(Warning: this is a self-indulgent reflection about myself, and is for that reason probably quite boring to others. But hey, it’s my blog, I can do this sometimes)
I was talking with a friend about the importance of feeling in control of how things are going — in life, at work, when planning a party, etc. Feeling in control is rather important to this person, though she herself is not a controlling or manipulating person. It’s just that she likes things to unfold as they should, and finds herself very irritated and often angry when people or circumstances take a different path. If she’s done a lot of work to prepare an event or activity, it seems a personal affront when people decide to ignore her instructions or skip the event. This person likes to plan ahead, know when things are happening, who will be at parties, and what the expectations are.
I am pretty much the opposite. While some people plan their way through life, I tend to improvise. My friend is very organized, keeps a calendar, and is quite neat. I’m comfortable being disorganized. I don’t keep a calendar and tend to tackle tasks haphazardly.
My approach yields benefits and drawbacks. Compared to my friend, I don’t to get irritated as much when things don’t go as planned. I remember back when I was night manager of a pizza place a colleague of mine would get panicky whenever we were understaffed and got a large rush. She’d be running around, angry at the scheduling manager for not staffing us right, mad if the ovenman couldn’t handle all the pizzas, and pushing people to make their pizzas faster.
I would shift into high speed mode, to be sure (and as with dish washing, I was a fast pizza maker), but would try to calm people down. “OK, we’re understaffed, let’s just do our best and not panic.” I’d make jokes, hand out free coupon cards to customers who had to wait, give them free beverages while they were waiting, and figure that the extra money we were making compared to our labor costs warranted that treatment. “A rush is no reason to stop having fun…” I did expect the workers to do their best — this was a job after all — but they can’t change the fact we’re understaffed in a rush!
Even when I do plan (I am the main organizer of the travel courses, planning hotels, itineraries, etc.) I’m willing to see the plan shift — a plan is only an idea of what should happen, but if events demand, we can improvise. Simply, I know I’m not in control of how my life unfolds: the events and people around me, or the circumstances that shape my future. I’m fine with that.
Nonetheless: This is my life, damn it, I’m going to be in control of it. My life.
By that I mean I try to control my choices and to some extent my mood. I do not easily yield to someone else’s desires or demands unless I want to. Now, often I want to – I like helping people, and have no problem doing things friends and family ask me to do. I like doing things that make others happy, so I tend to try to help out whenever I can.
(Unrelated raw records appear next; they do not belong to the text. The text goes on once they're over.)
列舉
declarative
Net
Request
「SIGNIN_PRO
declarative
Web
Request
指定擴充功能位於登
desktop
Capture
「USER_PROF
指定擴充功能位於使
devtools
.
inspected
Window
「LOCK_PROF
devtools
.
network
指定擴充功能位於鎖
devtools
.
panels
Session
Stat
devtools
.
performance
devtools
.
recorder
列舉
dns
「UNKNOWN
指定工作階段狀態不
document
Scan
But I rebel in cases either where expectations are made that I think are inappropriate, or when people demand I do things. I don’t like taking orders or following rules.
While that sounds immature (and especially if I’m tired I’m sure I too often take that to a point where I’m acting immature), I think it balances with my ability to accept not being in control of the circumstances and people around me. You gotta take life as it comes, and respond to people with the default assumption that the people I’m dealing with are basically good even if they do things that are not what I want. That makes it easier to not be offended by what people say or do, or not get upset when they make decisions that seem disrespectful or ignorant of my desires/needs. I don’t want to be controlled, I certainly shouldn’t expect to be in control of others!
Circumstances are also out of my control. For instance, once I knock over a glass of soda I put too close to the edge of the table, that event is outside my control. I shouldn’t get upset because I or someone else put the glass there (though I could do a ‘note to self’ — place the glass more safely next time). Once a decision was made in the past it becomes engulfed in that field of circumstances, and anger at it is misplaced. Absent a time machine, it can’t be undone. I can control how I react — grab paper towels and clean up the spill.
Now, what about when horrific things happen, like a traffic death or a murder — can those be labeled mere circumstances? Before answering that I’d note that a lot of people get upset and stressed out over the minor incidents so often that being able to take the minor stresses as they come by remaining calm and “in control” would make life easier. But I’d argue that in theory the same is true for life’s tragedies. I’m not going to pretend that it would be easy to cope with, say, falling off a ladder and losing a leg. But if that happens, anger and resentment would be drags on one’s energy and the capacity to find a positive direction to take life. That’s why forgiveness is so liberating, it’s taking anger and resentment at an unchangeable past event and lets it go — the energy spent on anger can then be used in the present.
So I do like to be in control after all, but not of other people or the external events of the day. Rather, I take control of and responsibility for the choices I make, and my capacity to enjoy life. That is at one level very selfish, but it also makes it easier to selfishly choose to help others. It also seems to work, I genuinely enjoy life and can at least handle the little ups and downs of the day without losing a sense of happiness/contentment. Not always, of course, but overall I think attitude really matters in life — to control what I can control, and accept and adapt to the rest.